* **Your goal**
Please filter the entries for the word "PCBNEW" and copy every line that has it.
#### Listed records ####
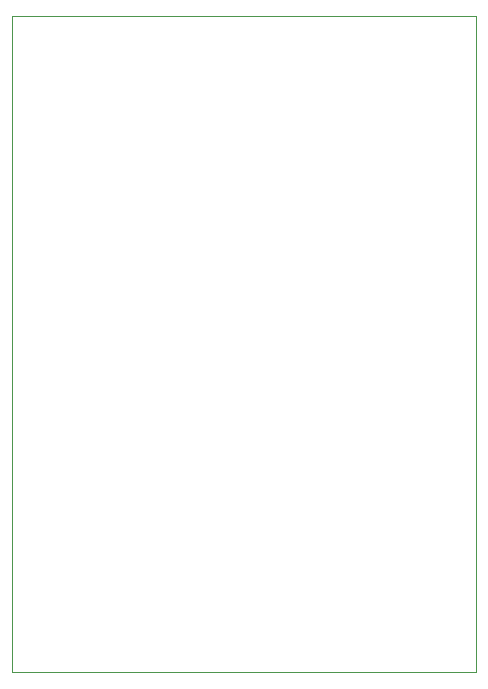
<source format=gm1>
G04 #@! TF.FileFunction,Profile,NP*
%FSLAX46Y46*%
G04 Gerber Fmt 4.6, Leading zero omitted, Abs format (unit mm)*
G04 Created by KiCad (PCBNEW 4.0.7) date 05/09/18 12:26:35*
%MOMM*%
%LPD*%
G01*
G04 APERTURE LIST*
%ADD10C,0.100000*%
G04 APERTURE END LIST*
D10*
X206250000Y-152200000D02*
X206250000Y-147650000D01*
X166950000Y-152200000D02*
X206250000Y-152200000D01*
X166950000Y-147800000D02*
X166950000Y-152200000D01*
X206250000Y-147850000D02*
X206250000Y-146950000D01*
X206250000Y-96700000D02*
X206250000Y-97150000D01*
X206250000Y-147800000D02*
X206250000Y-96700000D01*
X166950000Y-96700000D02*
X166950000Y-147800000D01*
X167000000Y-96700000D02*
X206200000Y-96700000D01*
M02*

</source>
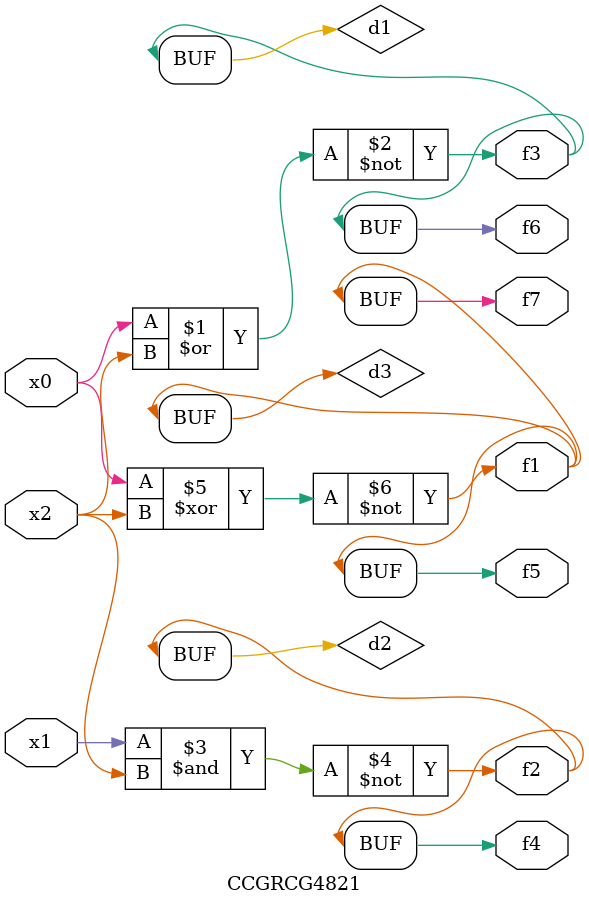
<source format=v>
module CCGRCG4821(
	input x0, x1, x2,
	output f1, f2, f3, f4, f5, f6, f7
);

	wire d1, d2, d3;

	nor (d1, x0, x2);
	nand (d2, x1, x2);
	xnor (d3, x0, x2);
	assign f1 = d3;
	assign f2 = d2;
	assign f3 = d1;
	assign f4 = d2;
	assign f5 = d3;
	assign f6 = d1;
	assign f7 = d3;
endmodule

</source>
####
#### Listed records ####
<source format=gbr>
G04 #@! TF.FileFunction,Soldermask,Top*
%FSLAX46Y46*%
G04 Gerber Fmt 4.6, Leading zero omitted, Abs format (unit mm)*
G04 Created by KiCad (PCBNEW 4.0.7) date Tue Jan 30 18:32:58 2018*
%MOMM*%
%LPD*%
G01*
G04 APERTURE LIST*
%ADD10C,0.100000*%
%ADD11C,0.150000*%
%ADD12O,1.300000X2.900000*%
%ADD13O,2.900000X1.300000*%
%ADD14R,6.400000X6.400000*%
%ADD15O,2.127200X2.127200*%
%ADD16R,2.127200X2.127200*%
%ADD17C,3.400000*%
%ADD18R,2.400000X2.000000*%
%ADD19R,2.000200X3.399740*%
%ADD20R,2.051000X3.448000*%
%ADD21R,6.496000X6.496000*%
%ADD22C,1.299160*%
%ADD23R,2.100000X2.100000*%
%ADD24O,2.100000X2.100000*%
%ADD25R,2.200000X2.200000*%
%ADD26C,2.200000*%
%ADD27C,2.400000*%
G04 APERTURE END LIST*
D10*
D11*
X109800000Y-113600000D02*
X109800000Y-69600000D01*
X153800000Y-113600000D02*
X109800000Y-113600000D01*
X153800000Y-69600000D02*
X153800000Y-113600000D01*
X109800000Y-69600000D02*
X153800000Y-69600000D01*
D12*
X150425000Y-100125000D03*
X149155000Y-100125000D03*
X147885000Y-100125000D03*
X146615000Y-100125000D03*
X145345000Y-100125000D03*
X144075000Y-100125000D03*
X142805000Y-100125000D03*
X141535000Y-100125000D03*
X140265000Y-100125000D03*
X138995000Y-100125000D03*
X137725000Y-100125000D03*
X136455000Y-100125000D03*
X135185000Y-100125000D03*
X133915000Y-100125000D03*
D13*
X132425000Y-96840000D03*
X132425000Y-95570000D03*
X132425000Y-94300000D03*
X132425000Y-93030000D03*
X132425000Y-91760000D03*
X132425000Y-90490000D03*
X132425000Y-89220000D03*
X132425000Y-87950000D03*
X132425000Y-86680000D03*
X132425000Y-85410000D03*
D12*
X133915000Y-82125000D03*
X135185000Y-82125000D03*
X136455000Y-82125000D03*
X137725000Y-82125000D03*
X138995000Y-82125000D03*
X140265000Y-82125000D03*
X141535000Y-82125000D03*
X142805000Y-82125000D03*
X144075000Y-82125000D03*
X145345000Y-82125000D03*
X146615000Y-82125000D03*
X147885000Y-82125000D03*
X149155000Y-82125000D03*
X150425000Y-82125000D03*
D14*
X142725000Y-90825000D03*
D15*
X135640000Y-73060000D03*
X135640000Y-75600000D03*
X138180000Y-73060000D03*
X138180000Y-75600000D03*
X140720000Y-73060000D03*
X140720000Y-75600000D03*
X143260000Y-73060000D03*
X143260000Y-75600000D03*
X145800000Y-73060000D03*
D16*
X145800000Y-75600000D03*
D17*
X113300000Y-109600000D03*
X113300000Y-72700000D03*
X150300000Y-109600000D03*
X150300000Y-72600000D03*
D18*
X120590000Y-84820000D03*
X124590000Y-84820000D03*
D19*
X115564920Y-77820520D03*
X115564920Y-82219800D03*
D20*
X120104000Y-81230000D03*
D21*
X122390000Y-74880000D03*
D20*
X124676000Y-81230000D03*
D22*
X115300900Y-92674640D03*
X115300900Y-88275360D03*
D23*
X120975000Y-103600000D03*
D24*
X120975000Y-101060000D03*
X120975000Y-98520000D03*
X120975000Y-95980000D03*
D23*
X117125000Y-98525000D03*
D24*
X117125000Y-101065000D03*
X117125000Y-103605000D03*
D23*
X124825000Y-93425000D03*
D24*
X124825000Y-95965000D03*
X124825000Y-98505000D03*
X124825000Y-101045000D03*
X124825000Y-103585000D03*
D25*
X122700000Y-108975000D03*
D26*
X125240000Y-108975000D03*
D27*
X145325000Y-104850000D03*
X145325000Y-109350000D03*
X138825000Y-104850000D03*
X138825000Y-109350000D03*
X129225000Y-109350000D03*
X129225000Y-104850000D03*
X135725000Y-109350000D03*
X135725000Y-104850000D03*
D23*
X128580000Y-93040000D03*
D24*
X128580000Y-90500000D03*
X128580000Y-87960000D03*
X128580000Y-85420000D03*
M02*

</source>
####
* **Written reply**
G04 Created by KiCad (PCBNEW 4.0.7) date 05/09/18 12:26:35*
G04 Created by KiCad (PCBNEW 4.0.7) date Tue Jan 30 18:32:58 2018*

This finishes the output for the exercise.